As with any complex regulatory pronouncement, business/risk service providers (e.g., “Big Four” accountancies, specialized boutiques) will initially gain the most business since they provide advice and counsel to clients on understanding and interpreting the regulation and developing a strategy and approach to address it. IT service providers then play a role in defining and implementing supporting IT tool solutions. Subsequently, business process and IT outsourcers play a role evolving their offerings not only to support and enable the respective compliance requirements, but also to embed capabilities to offload from the client some amount of the compliance legwork via the outsourcing process. The challenge these IT service providers and outsourcers face is that, overall, the regulations make their business models and offerings more complex and expensive, and most are still working through how to address them in an adequate and profitable manner.

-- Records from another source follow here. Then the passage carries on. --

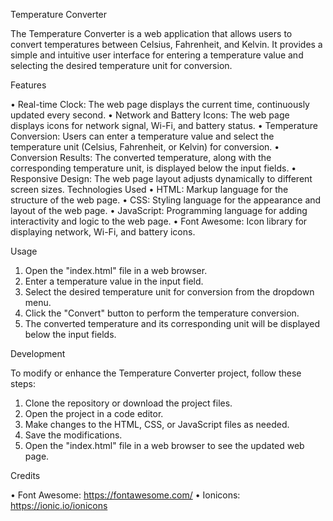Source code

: Temperature Converter

The Temperature Converter is a web application that allows users to convert temperatures between Celsius, Fahrenheit, and Kelvin. It provides a simple and intuitive user interface for entering a temperature value and selecting the desired temperature unit for conversion.

Features

  •	Real-time Clock: The web page displays the current time, continuously updated every second.
  •	Network and Battery Icons: The web page displays icons for network signal, Wi-Fi, and battery status.
  •	Temperature Conversion: Users can enter a temperature value and select the temperature unit (Celsius, Fahrenheit, or         Kelvin) for conversion.
  •	Conversion Results: The converted temperature, along with the corresponding temperature unit, is displayed below the           input fields.
  •	Responsive Design: The web page layout adjusts dynamically to different screen sizes.
  Technologies Used
  •	HTML: Markup language for the structure of the web page.
  •	CSS: Styling language for the appearance and layout of the web page.
  •	JavaScript: Programming language for adding interactivity and logic to the web page.
  •	Font Awesome: Icon library for displaying network, Wi-Fi, and battery icons.
  
  Usage
  
1.	Open the "index.html" file in a web browser.
2.	Enter a temperature value in the input field.
3.	Select the desired temperature unit for conversion from the dropdown menu.
4.	Click the "Convert" button to perform the temperature conversion.
5.	The converted temperature and its corresponding unit will be displayed below the input fields.
   
Development

To modify or enhance the Temperature Converter project, follow these steps:
1.	Clone the repository or download the project files.
2.	Open the project in a code editor.
3.	Make changes to the HTML, CSS, or JavaScript files as needed.
4.	Save the modifications.
5.	Open the "index.html" file in a web browser to see the updated web page.
   
Credits

•	Font Awesome: https://fontawesome.com/
•	Ionicons: https://ionic.io/ionicons
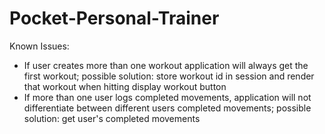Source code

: # Pocket-Personal-Trainer
Known Issues: 
- If user creates more than one workout application will always get the first workout; possible solution: store workout id in session and render that workout when hitting display workout button
- If more than one user logs completed movements, application will not differentiate between different users completed movements; possible solution: get user's completed movements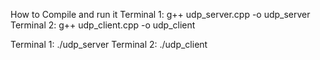 How to Compile and run it
Terminal 1: g++ udp_server.cpp -o udp_server
Terminal 2: g++ udp_client.cpp -o udp_client

Terminal 1: ./udp_server
Terminal 2: ./udp_client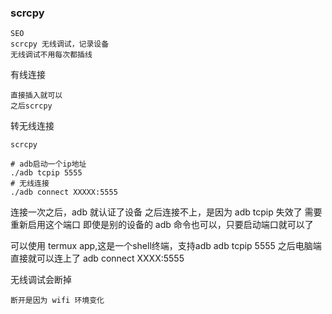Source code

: 

### scrcpy
    
    SEO
    scrcpy 无线调试，记录设备
    无线调试不用每次都插线

有线连接

    直接插入就可以
    之后scrcpy

转无线连接

    scrcpy

    # adb启动一个ip地址
    ./adb tcpip 5555
    # 无线连接
    ./adb connect XXXXX:5555


连接一次之后，adb 就认证了设备
之后连接不上，是因为 adb tcpip 失效了
需要重新启用这个端口
即使是别的设备的 adb 命令也可以，只要启动端口就可以了

可以使用 termux app,这是一个shell终端，支持adb
adb tcpip 5555
之后电脑端直接就可以连上了
adb connect XXXX:5555


无线调试会断掉

    断开是因为 wifi 环境变化


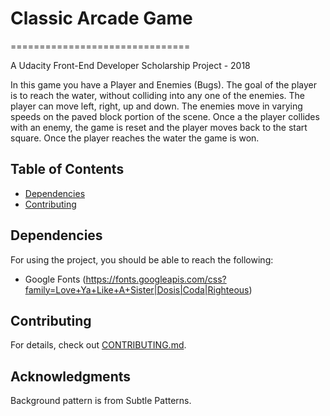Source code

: # Classic Arcade Game
 ===============================

A Udacity Front-End Developer Scholarship Project - 2018


In this game you have a Player and Enemies (Bugs). The goal of the player is to reach the water, without colliding into any one of the enemies. The player can move left, right, up and down. The enemies move in varying speeds on the paved block portion of the scene. Once a the player collides with an enemy, the game is reset and the player moves back to the start square. Once the player reaches the water the game is won.


## Table of Contents

* [Dependencies](#dependencies)
* [Contributing](#contributing)

## Dependencies
For using the project, you should be able to reach the following:

- Google Fonts (https://fonts.googleapis.com/css?family=Love+Ya+Like+A+Sister|Dosis|Coda|Righteous)


## Contributing

For details, check out [CONTRIBUTING.md](CONTRIBUTING.md).

## Acknowledgments

Background pattern is from Subtle Patterns.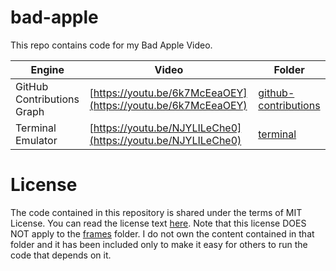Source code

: # bad-apple

This repo contains code for my Bad Apple Video. 

| Engine                     | Video                        | Folder               |
|----------------------------|------------------------------|----------------------|
| GitHub Contributions Graph | [https://youtu.be/6k7McEeaOEY](https://youtu.be/6k7McEeaOEY) | [github-contributions](https://github.com/flyingcakes85/bad-apple/tree/main/github-contributions) |
| Terminal Emulator          | [https://youtu.be/NJYLILeChe0](https://youtu.be/NJYLILeChe0) | [terminal](https://github.com/flyingcakes85/bad-apple/tree/main/terminal) |

# License 
The code contained in this repository is shared under the terms of MIT License. You can read the license text [here](https://github.com/flyingcakes85/bad-apple/blob/main/LICENSE). 
Note that this license DOES NOT apply to the [frames](https://github.com/flyingcakes85/bad-apple/tree/main/frames) folder. I do not own the content contained in that folder and it has been included only to make it easy for others to run the code that depends on it.
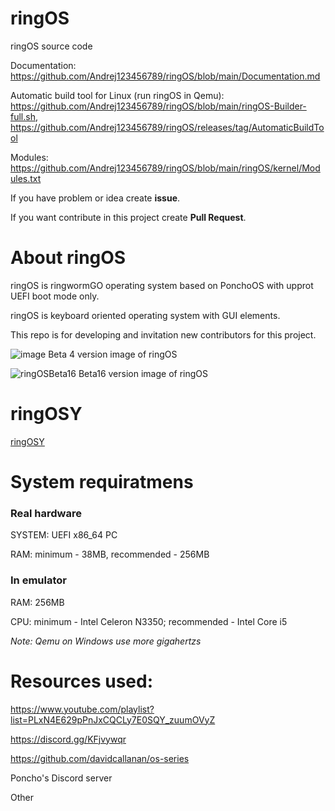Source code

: # ringOS
ringOS source code

Documentation: https://github.com/Andrej123456789/ringOS/blob/main/Documentation.md

Automatic build tool for Linux (run ringOS in Qemu): https://github.com/Andrej123456789/ringOS/blob/main/ringOS-Builder-full.sh, https://github.com/Andrej123456789/ringOS/releases/tag/AutomaticBuildTool

Modules: https://github.com/Andrej123456789/ringOS/blob/main/ringOS/kernel/Modules.txt

If you have problem or idea create **issue**.

If you want contribute in this project create **Pull Request**.

# About ringOS
ringOS is ringwormGO operating system based on PonchoOS with upprot UEFI boot mode only.

ringOS is keyboard oriented operating system with GUI elements.

This repo is for developing and invitation new contributors for this project.

![image](https://user-images.githubusercontent.com/83548580/133824416-455bc2d8-3364-4ffd-abd6-24bff779af32.png)
Beta 4 version image of ringOS

![ringOSBeta16](https://user-images.githubusercontent.com/83548580/142688916-7d1e3b52-946d-441e-acf1-137eb4c534c3.png)
Beta16 version image of ringOS

# ringOSY
[ringOSY](https://github.com/ringwormGO-organization/ringOS/tree/ringOSY)

# System requiratmens

### Real hardware

SYSTEM: UEFI x86_64 PC

RAM: minimum - 38MB, recommended - 256MB

### In emulator

RAM: 256MB

CPU: minimum - Intel Celeron N3350; recommended - Intel Core i5

*Note: Qemu on Windows use more gigahertzs*

# Resources used:
https://www.youtube.com/playlist?list=PLxN4E629pPnJxCQCLy7E0SQY_zuumOVyZ

https://discord.gg/KFjvywqr

https://github.com/davidcallanan/os-series

Poncho's Discord server

Other
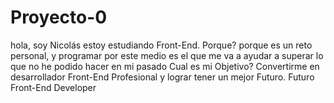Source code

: # Proyecto-0
hola, soy Nicolás
estoy estudiando Front-End.
Porque?
porque es un reto personal, y programar por este medio es el que me va a ayudar a superar lo que no he podido hacer en mi pasado
Cual es mi Objetivo?
Convertirme en desarrollador Front-End Profesional y lograr tener un mejor Futuro.
Futuro Front-End Developer

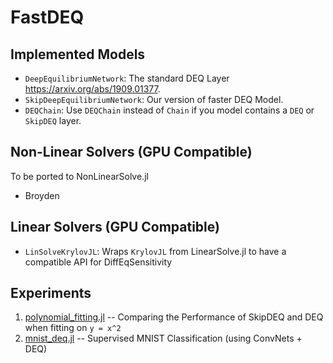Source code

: # FastDEQ

## Implemented Models

* `DeepEquilibriumNetwork`: The standard DEQ Layer https://arxiv.org/abs/1909.01377.
* `SkipDeepEquilibriumNetwork`: Our version of faster DEQ Model.
* `DEQChain`: Use `DEQChain` instead of `Chain` if you model contains a `DEQ` or `SkipDEQ` layer.

## Non-Linear Solvers (GPU Compatible)

To be ported to NonLinearSolve.jl

* Broyden

## Linear Solvers (GPU Compatible)

* `LinSolveKrylovJL`: Wraps `KrylovJL` from LinearSolve.jl to have a compatible API for DiffEqSensitivity


## Experiments

1. [polynomial_fitting.jl](experiments/polynomial_fitting.jl) -- Comparing the Performance of SkipDEQ and DEQ when fitting on `y = x^2`
2. [mnist_deq.jl](experiments/mnist_deq.jl) -- Supervised MNIST Classification (using ConvNets + DEQ)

Relative to specific providers, those that possess hybrid business process and IT service capabilities (e.g., Deloitte, PwC) will witness the greatest opportunities short term when advice and counsel is at a premium. PwC, for example, has developed a Basel II “Navigator” that is a process and an application, through which it can collaboratively work with a client to review key components of Basel II and their interrelationships. Clients can also drill down deeper into selected areas to review them in more detail. However, the Navigator does not map down to the level of a Basel II IT blueprint. Deloitte also has a full-service/full life cycle suite of Basel II process and IT service offerings.
Longer term (12-36 months), firms with strong IT implementation and integration capabilities and some level of business process/financial services/risk acumen (e.g., Accenture, BearingPoint, CGE&Y, Deloitte, IBM, Unisys) will have even more substantial opportunities. For example, BearingPoint has an active Basel II offering set, which includes education services, process redesign, a readiness assessment, IT architectural design and templates, and specific Basel II methods and processes, including risk assessment. We do not see any “offshore” firms delivering any Basel II-related offerings in the short/medium term, though those firms will need to address Basel II implications when they are involved in delivering business process outsourcing-related services in the area of financial applications.
Business/financial service consultancies and IT service providers are positioned to provide banking, risk management, business intelligence, and solution consulting expertise. From a services perspective, companies may need the following assistance (sourced from leading IT service providers with strong financial vertical services):
Bottom Line: Business and IT services can play a critical role in helping organizations attain and evidence Basel II compliance, though there is no one-stop-shop provider. Clients must also recognize that, while elements of Basel II compliance efforts can be outsourced to third parties, executive management must accept ultimate accountability for Basel II compliance.
Business Impact: A consolidated approach to corporate governance is critical to ensure that the IT organization can leverage a common infrastructure for regulatory compliance, performance management, risk management, and ethics initiatives. A corporate governance organization can help facilitate IT coordination by focusing enterprise initiatives on the governance pillars.